» **TASK OBJECTIVE**: Decide whether each statement agrees with the review of The Kip Brothers and Travel Scholarships, giving yes or no and quoting the deciding words from the review. 1. The Kip Brothers is set mostly in and around New Zealand and the Bismarck Archipelago. 2. Karl and Pieter Kip are German brothers. 3. The director who reads the prize list in Travel Scholarships is Julian Ardagh.

» **SELECTED EXCERPT**:

○ ○ ○

Saturday, April 07, 2018

Jules Verne, The Kip Brothers; Travel Scholarships

Introduction

Opening Passages: From The Kip Brothers:

At that time--1885--forty-six years after its occupation by Great Britain, which had made it part of New South Wales, and thirty-two years after its independence from the Crown, New Zealand, now self-governing, was still devoured by gold fever.... (p. 3)

From Travel Scholarships:

"First place, ex aequo, goes to Louis Clodion and Roger Hinsdale," proclaimed the director Julian Ardagh in a resounding voice. The two laureates were welcomed by loud cheers, multiple hurrahs, and a big round of applause.

Then, from atop the platform raised in the center of the Antillean School's main courtyard, the director continued to read the list before him.... (p. 3)

Summary: As I noted in the Introduction, these were the two last books in the Voyages extraordinaires to be translated into English (2007 and 2013), so they are virtually unknown in the English-speaking world, which is a pity, because they are actually quite good. The Kip Brothers takes us to the South Seas, mostly in and around New Zealand and the Bismarck Archipelago. It's gold rush days, so it's difficult to keep crews on ships in the area, because the temptation to desert and try for a fortune is so great. The need for sailors that this causes means that ships sometimes cannot be picky about the ones they sign, and this will cause problem for the brig James Cook, as a faction on board is able to put people into place to enact a plan for seizing the ship and using it for very lucrative piracy. Before the plan is enacted, however, the brig takes on two Dutch brothers, Karl and Pieter Kip, who had been stranded after shipwreck. The brig's captain is murdered, and the brothers Kip are framed for it, successfully, and sentenced to hard labor in a prison colony. The big question is how they will be saved from their predicament. In a case like this, there is always something being overlooked, and you just have to have the eyes to see it.

○ ○ ○

Rendered chart images:
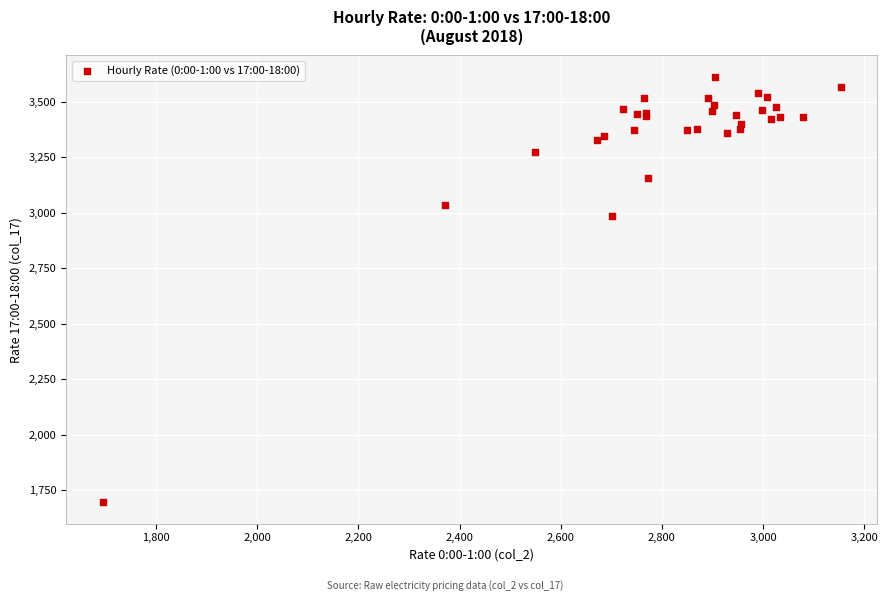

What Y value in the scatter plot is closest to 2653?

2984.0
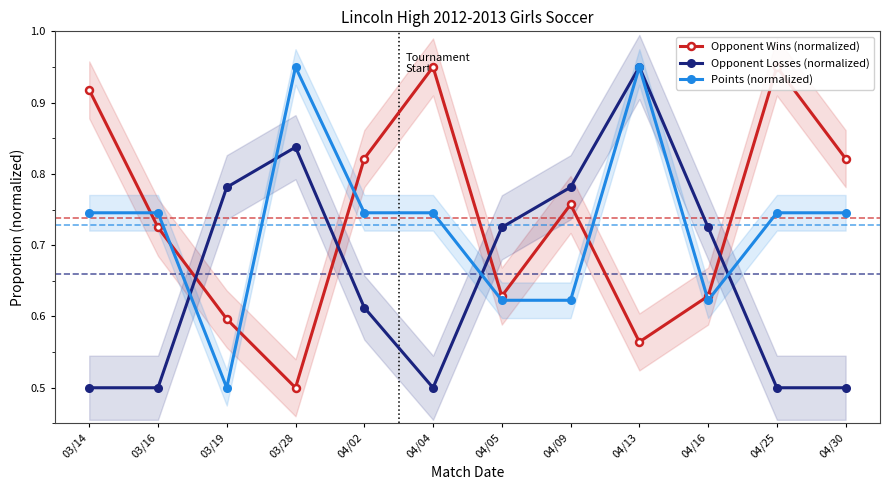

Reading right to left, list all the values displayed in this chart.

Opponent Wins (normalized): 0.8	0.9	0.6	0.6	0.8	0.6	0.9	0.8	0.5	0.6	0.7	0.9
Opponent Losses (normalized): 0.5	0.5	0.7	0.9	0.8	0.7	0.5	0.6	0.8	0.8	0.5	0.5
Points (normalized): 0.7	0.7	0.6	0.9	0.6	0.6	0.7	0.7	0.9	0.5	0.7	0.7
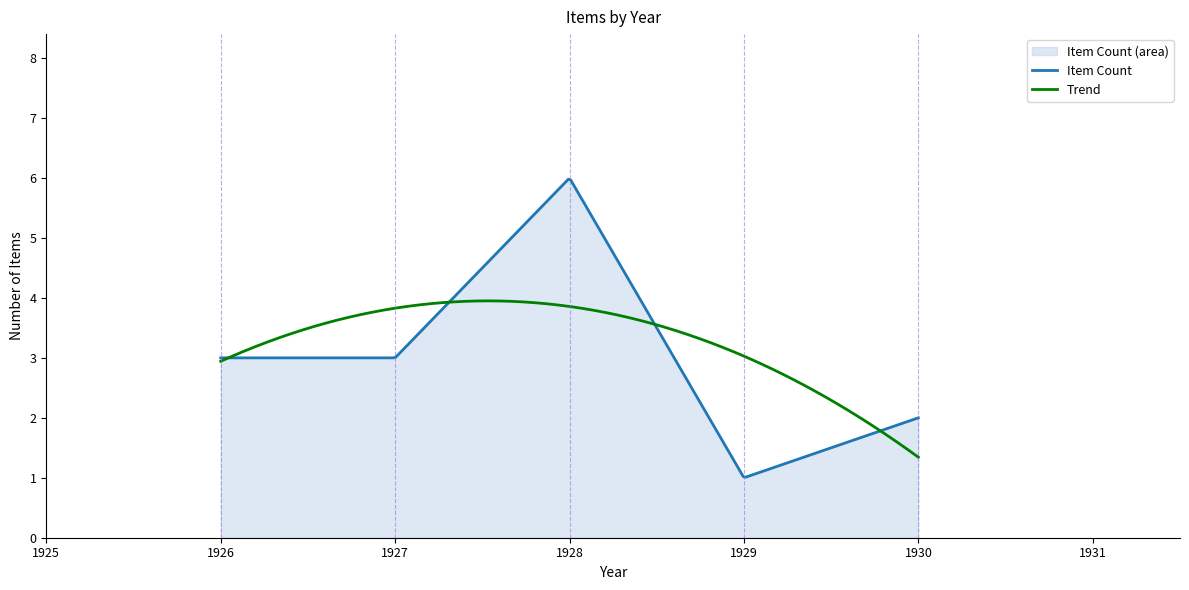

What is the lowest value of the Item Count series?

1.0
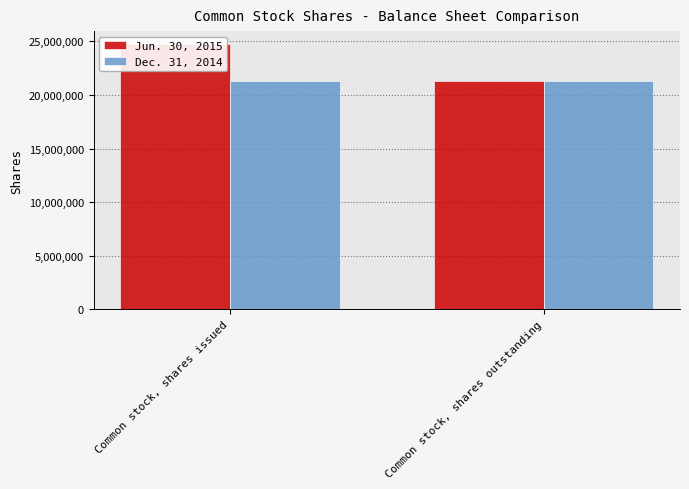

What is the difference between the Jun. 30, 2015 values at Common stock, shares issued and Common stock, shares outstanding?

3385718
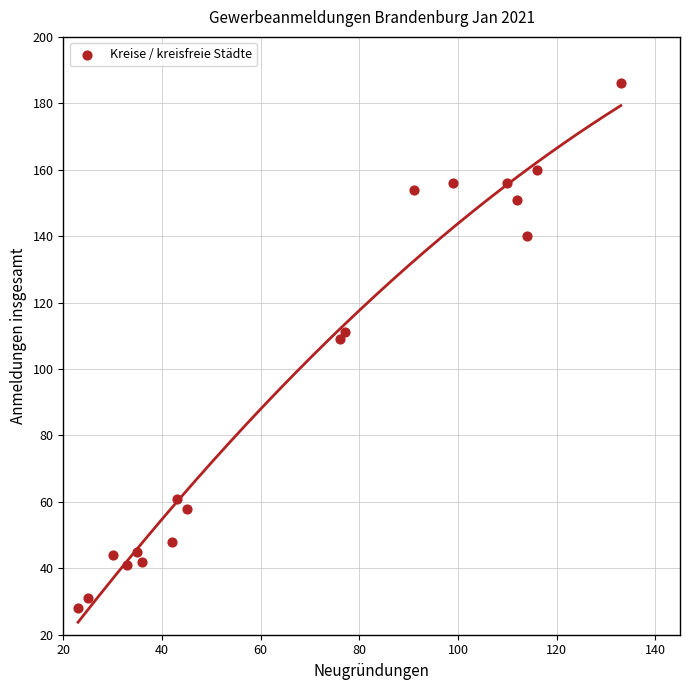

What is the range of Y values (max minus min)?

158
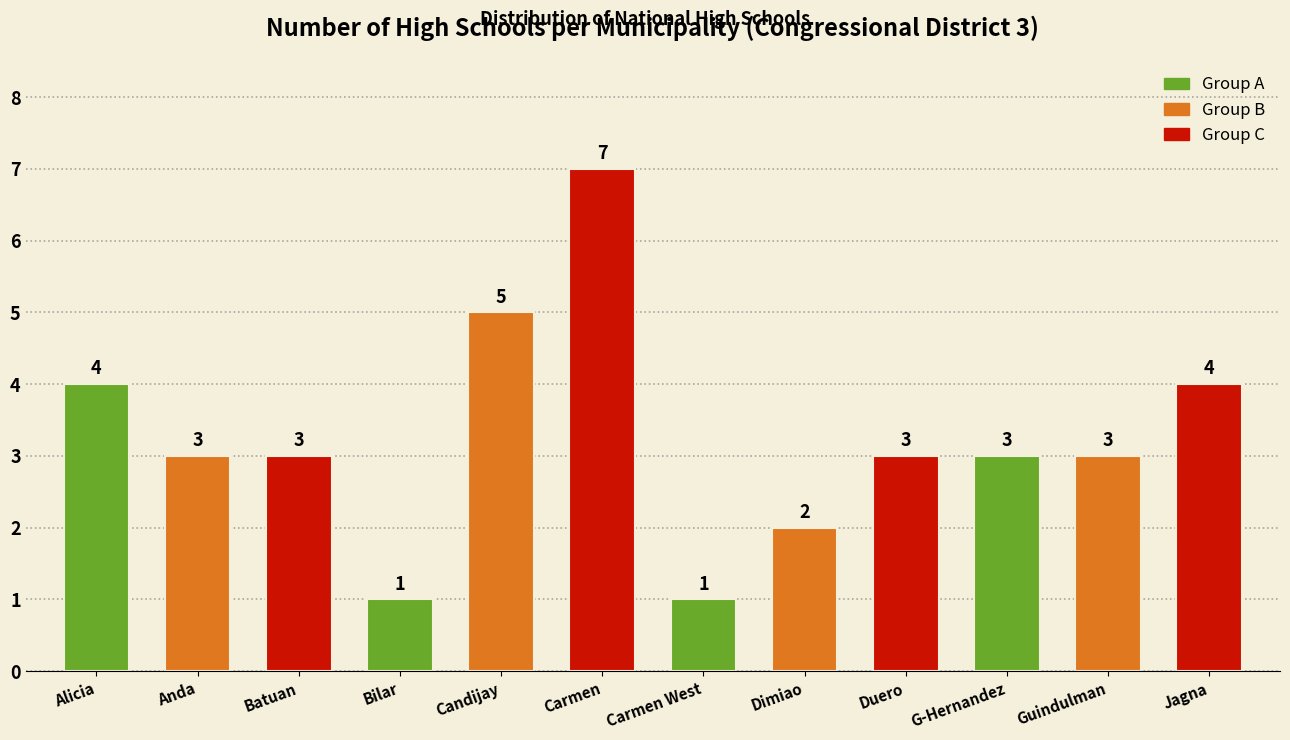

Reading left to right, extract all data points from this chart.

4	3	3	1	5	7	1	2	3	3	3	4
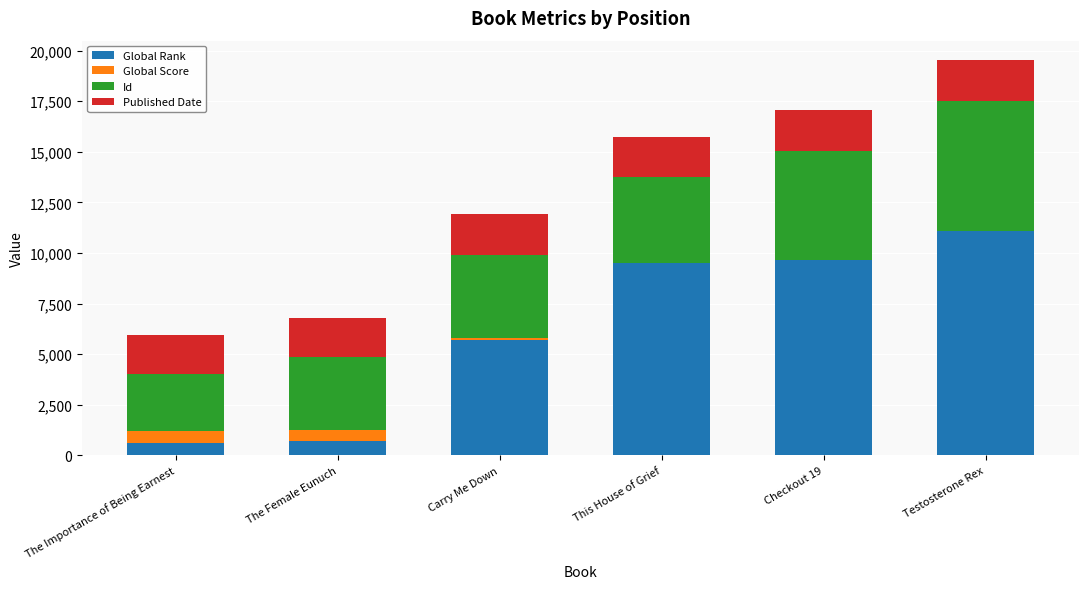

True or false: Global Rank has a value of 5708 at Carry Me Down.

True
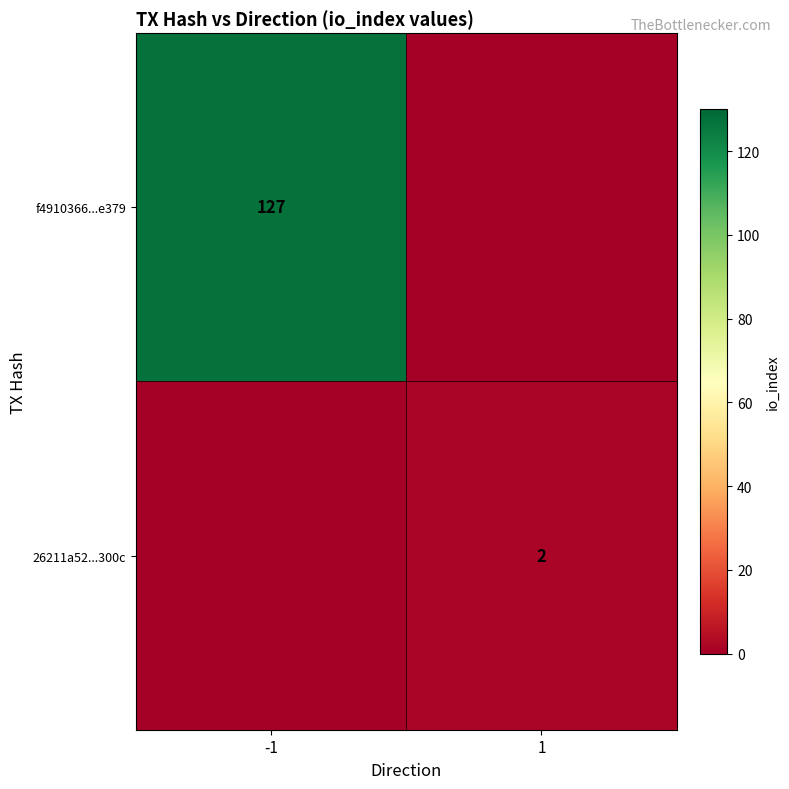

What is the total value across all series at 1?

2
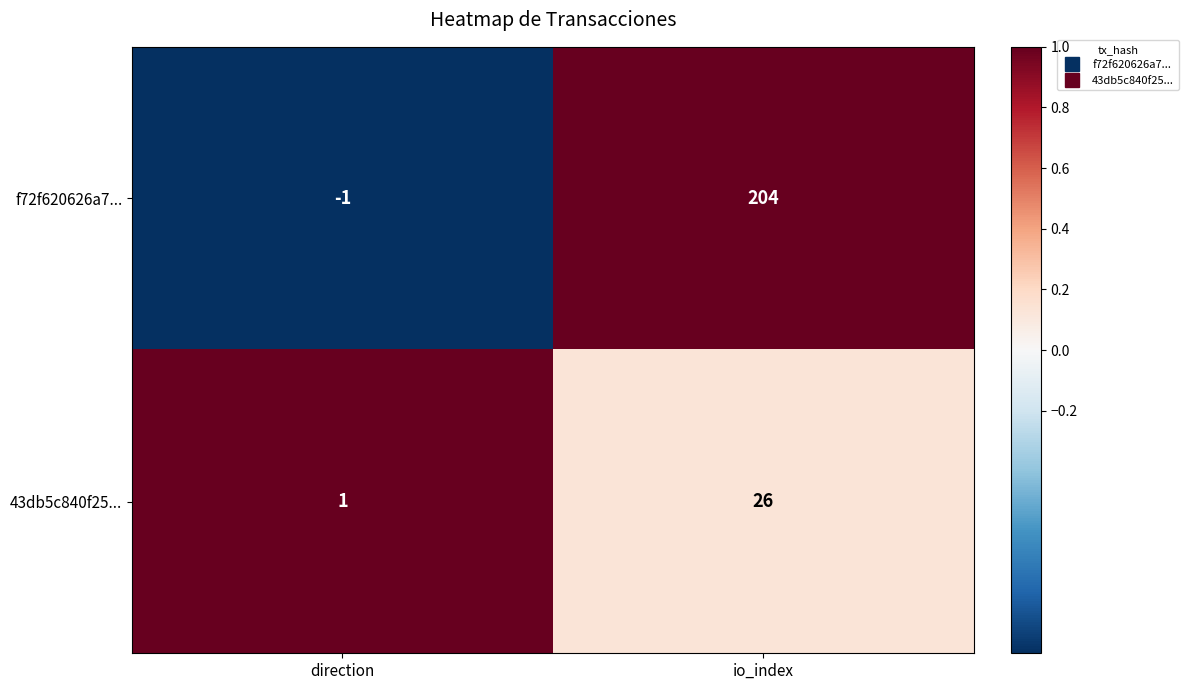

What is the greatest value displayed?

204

○ ○ ○

» **EXPECTED ANSWER**:
1. Yes: "The Kip Brothers takes us to the South Seas, mostly in and around New Zealand and the Bismarck Archipelago."
2. No: "the brig takes on two Dutch brothers, Karl and Pieter Kip"
3. Yes: "proclaimed the director Julian Ardagh in a resounding voice"